# SEZIONE DI TESTO
◆ ◆ ◆ ◆
Pino Suriano
Punti di vista
26 Agosto Ago 2019 1058 26 agosto 2019

Il rosario di Salvini: anche l'ostentazione strumentale deve essere libera

Salvini Rosario Linkiesta
Salvini usa male quel rosario, ma deve poterlo fare

Non sventolo il Rosario come Salvini. Anzi, provo un certo fastidio per questa rude ostentazione della fede, strumentale almeno in apparenza (chi sono io per dirlo?). Da cattolico mi muove una preoccupazione: non voglio che la cosa “mia”, di cui penso di conoscere natura e significato, subisca la riduzione miracolistica o simbolistica che sembra farne lui. Accade tutte le volte che qualcuno usa o racconta a modo suo ciò che credi di conoscere meglio e poter meglio rispettare.
◆ ◆ ◆ ◆
# ESTRATTO DEI DATI
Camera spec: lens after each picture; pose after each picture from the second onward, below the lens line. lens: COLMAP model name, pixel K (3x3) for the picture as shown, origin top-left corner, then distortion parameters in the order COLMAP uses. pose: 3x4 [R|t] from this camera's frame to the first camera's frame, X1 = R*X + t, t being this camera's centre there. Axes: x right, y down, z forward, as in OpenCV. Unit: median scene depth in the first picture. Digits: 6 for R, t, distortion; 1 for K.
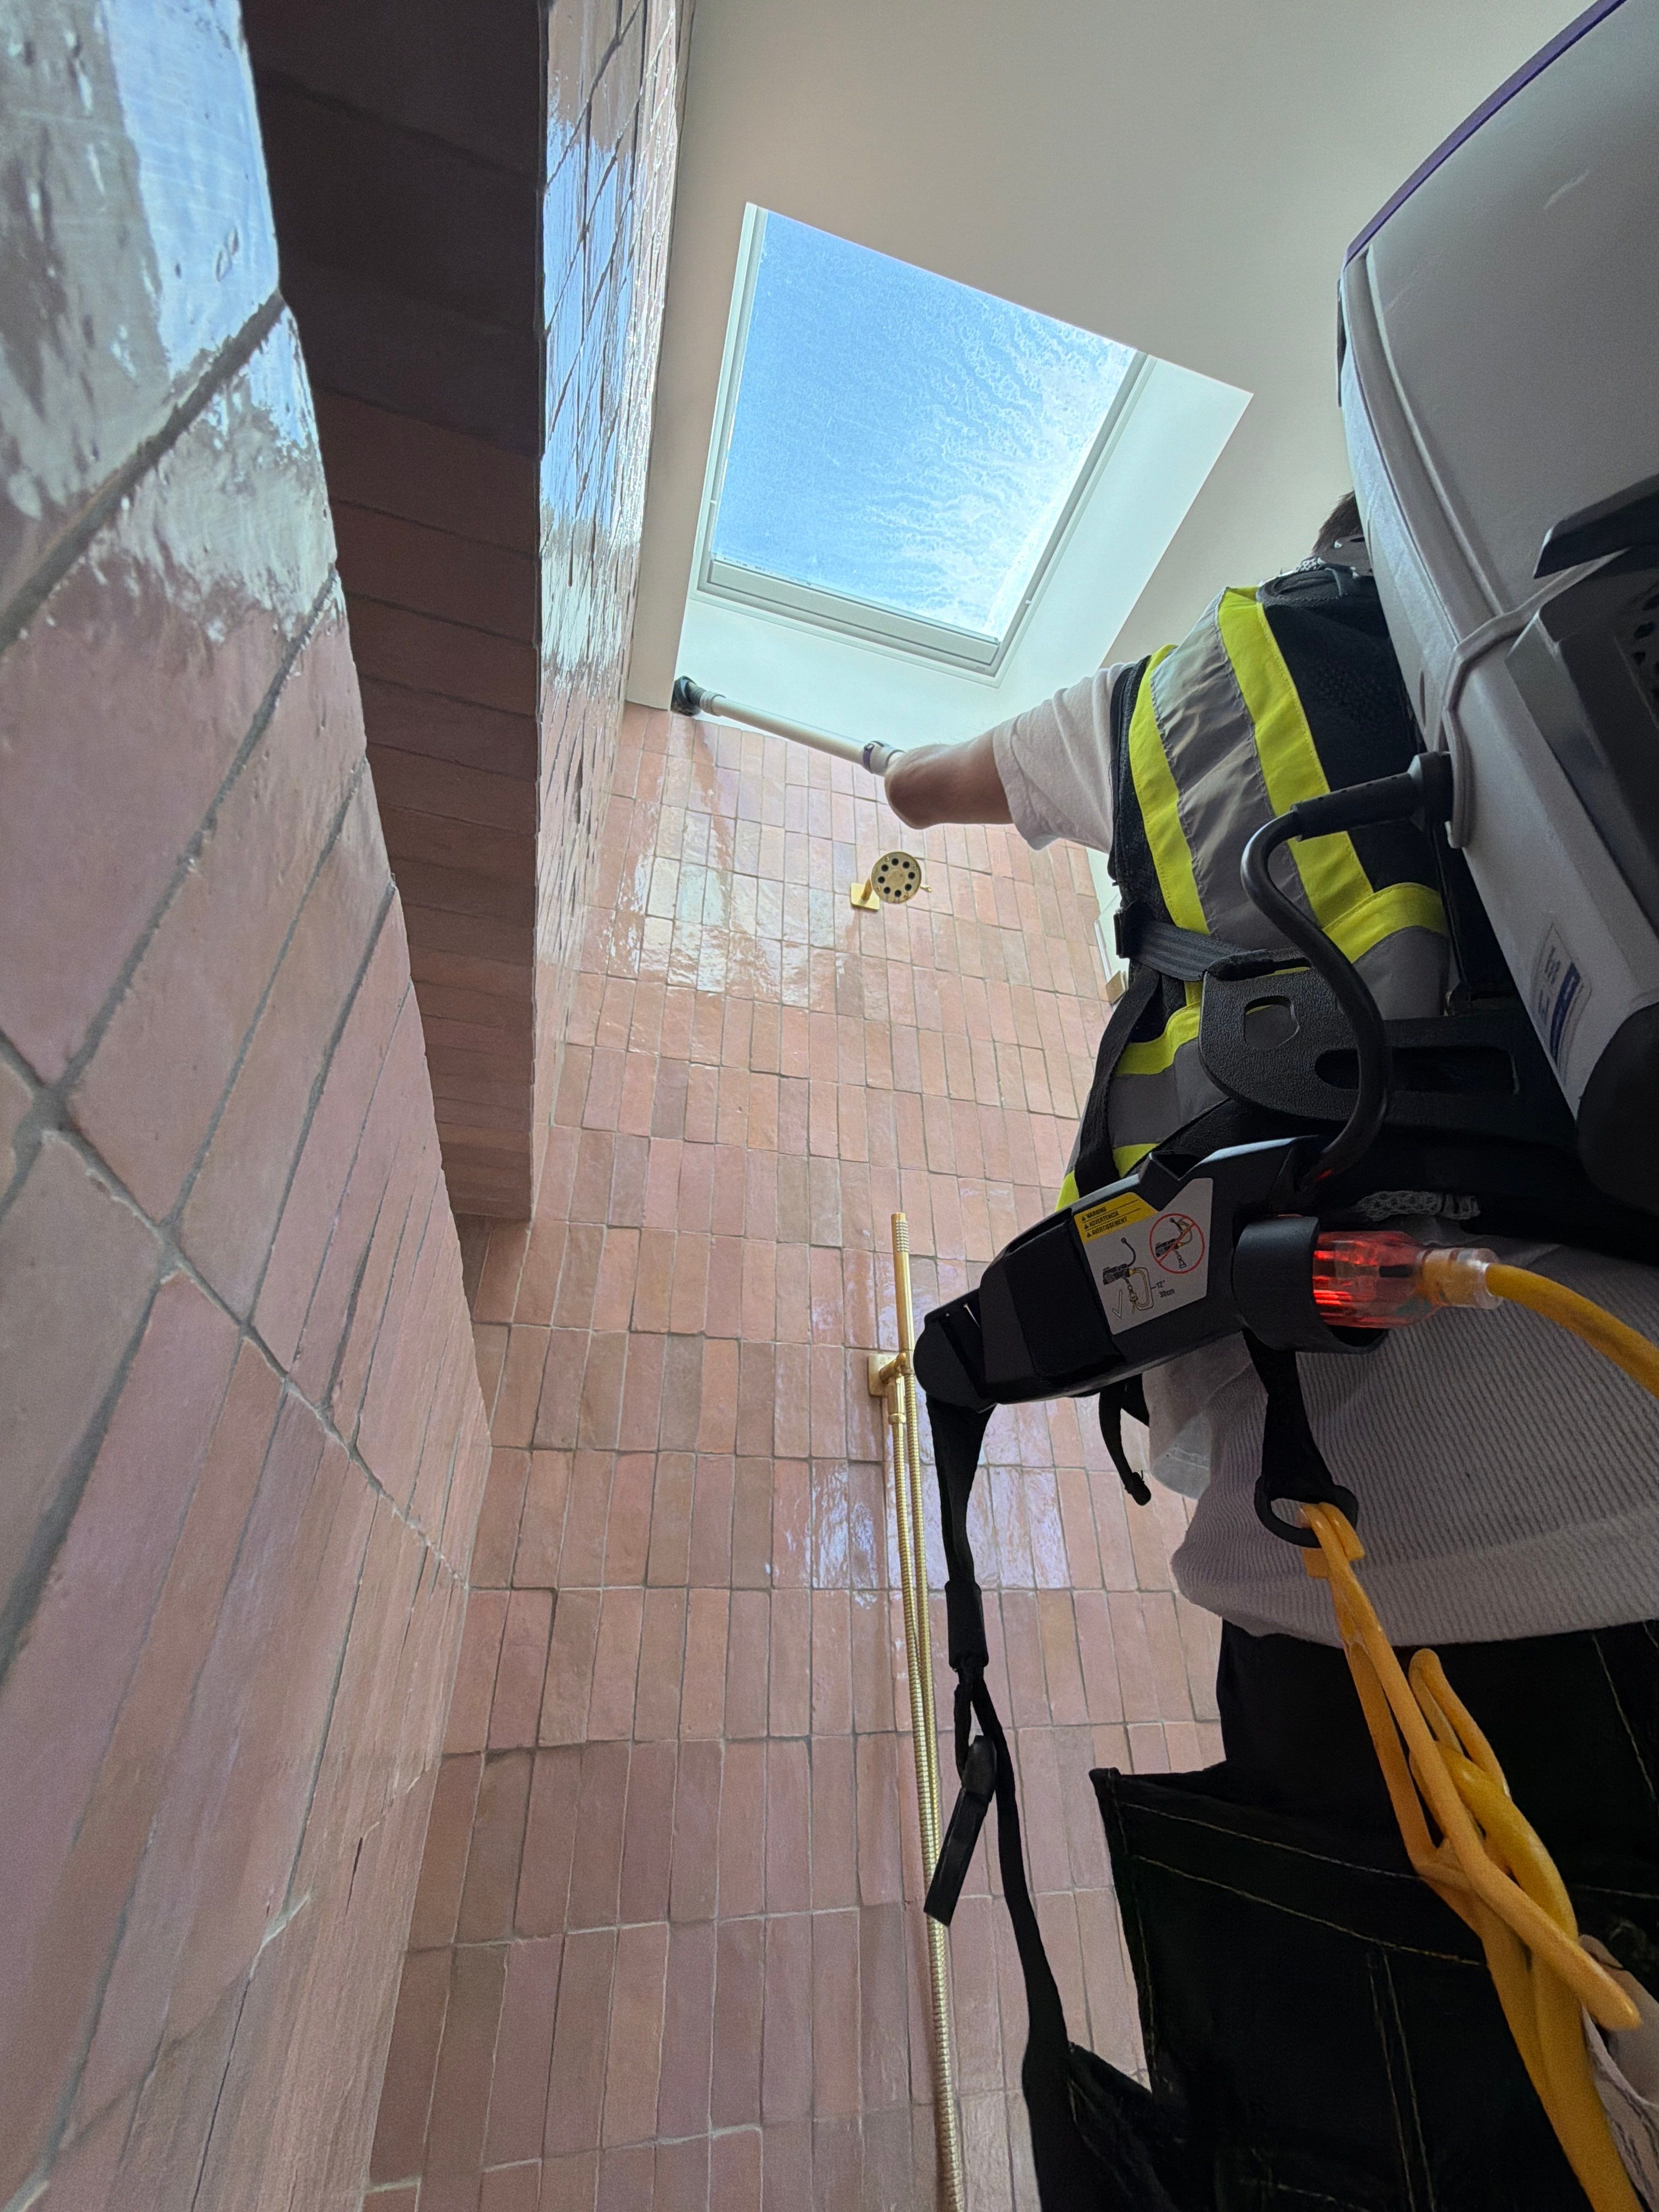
lens RADIAL K [[887.3, 0, 830.4], [0, 887.3, 1106.8], [0, 0, 1]] dist [-0.007163, 0.001123]
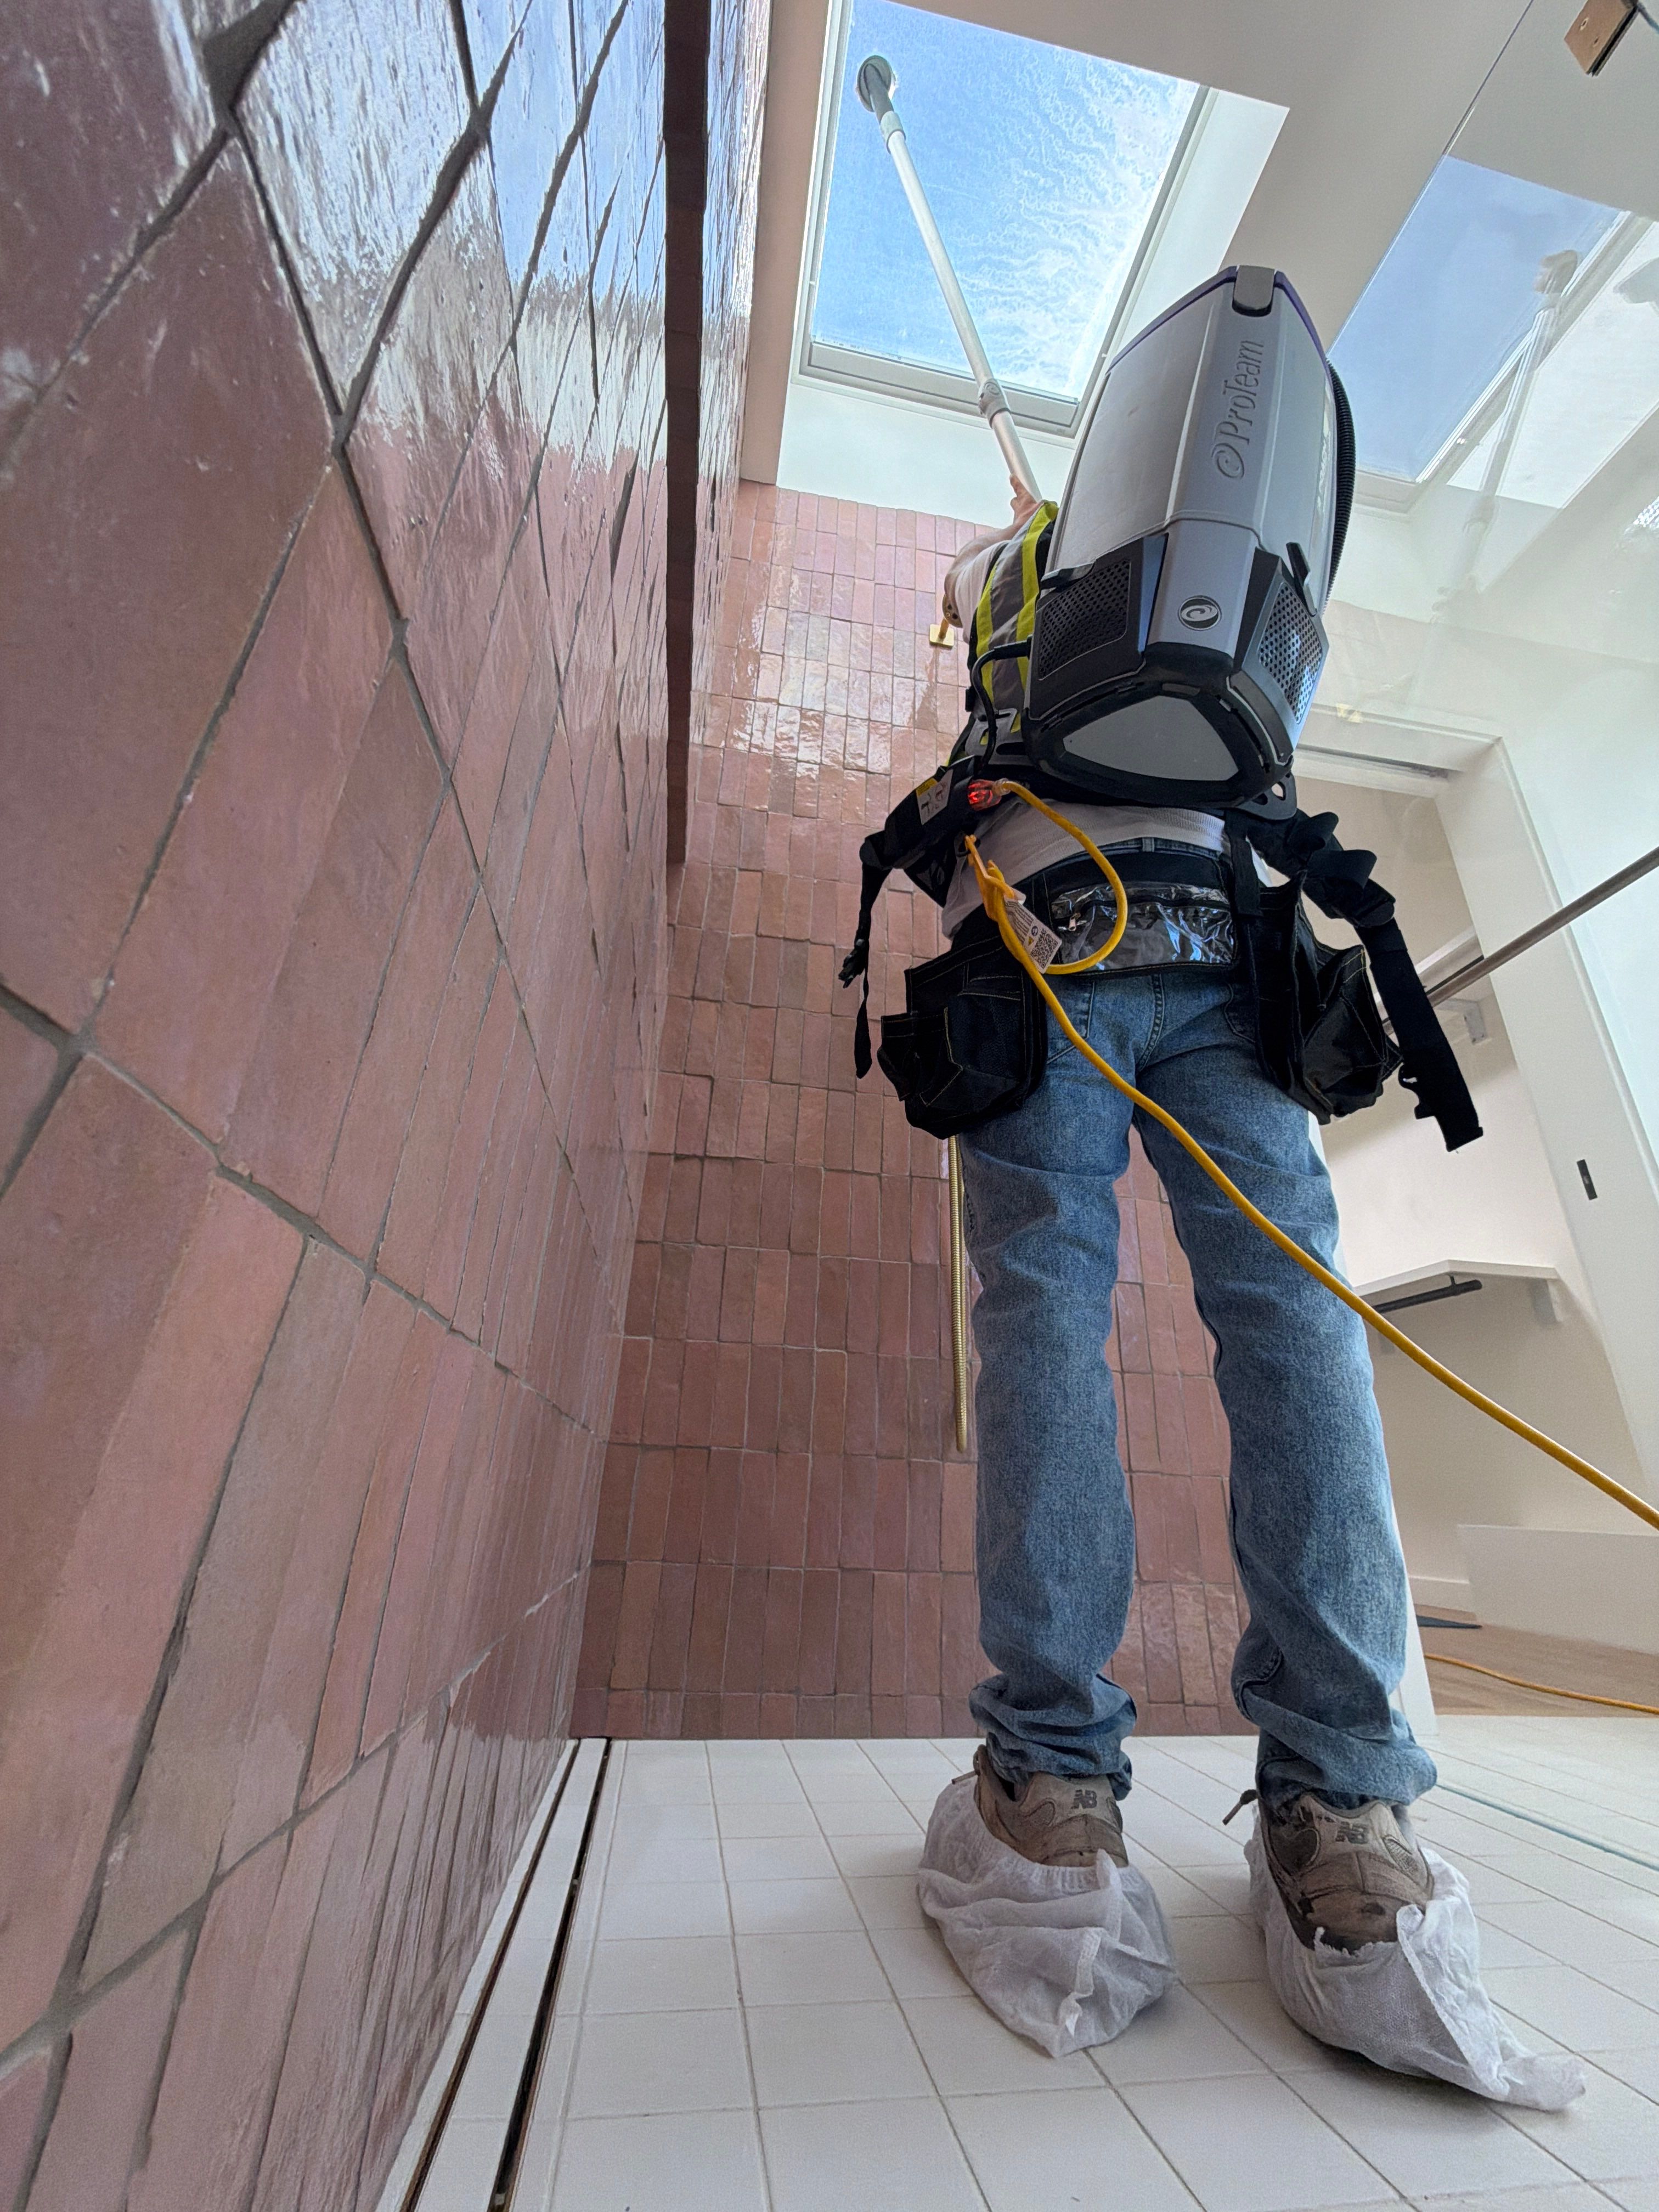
lens RADIAL K [[887.3, 0, 828.8], [0, 887.3, 1106.3], [0, 0, 1]] dist [-0.007163, 0.001123]
pose [[0.991285, 0.007319, -0.131530, 0.047156], [0.010875, 0.990500, 0.137080, 0.212109], [0.131284, -0.137316, 0.981789, -0.257075]]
◆ ◆ ◆ ◆
# ATTIVITÀ DA SVOLGERE
[a] Nel testo sul rosario di Salvini, che cosa prova chi scrive davanti all'ostentazione della fede?
[b] Continua, per favore, il testo sul rosario di Salvini dal punto in cui si interrompe.

# RISPOSTE PER NUMERO
[a] Un certo fastidio per questa rude ostentazione della fede.

[b]
Ebbene, questo mi dà forse il diritto di impedirgli di farlo? No. E perciò, nel merito della discussione parlamentare dei giorni scorsi, trasposta sul campo politico e della laicità, penso abbia ragione lui, quando rivendica lo sventolio del Rosario come diritto contro chi lo ritiene inopportuno: “non me lo impedirete” dice.

Il centro della questione penso sia questo: Salvini, seppur in veste pubblica, mostra quei simboli a titolo personale, e quindi laico. Se domani, da politico, dicesse che i rosari devono entrare nelle nostre case, commetterebbe un atto gravissimo e sarebbe in pericolo la laicità dello Stato. La sua è invece un’espressione personale: questo è il mio simbolo, questo il mio “bacio”, questa la protezione che io pubblicamente invoco per l’Italia. Non devi farlo tu. Perchè dovrei sentirmi offeso o leso?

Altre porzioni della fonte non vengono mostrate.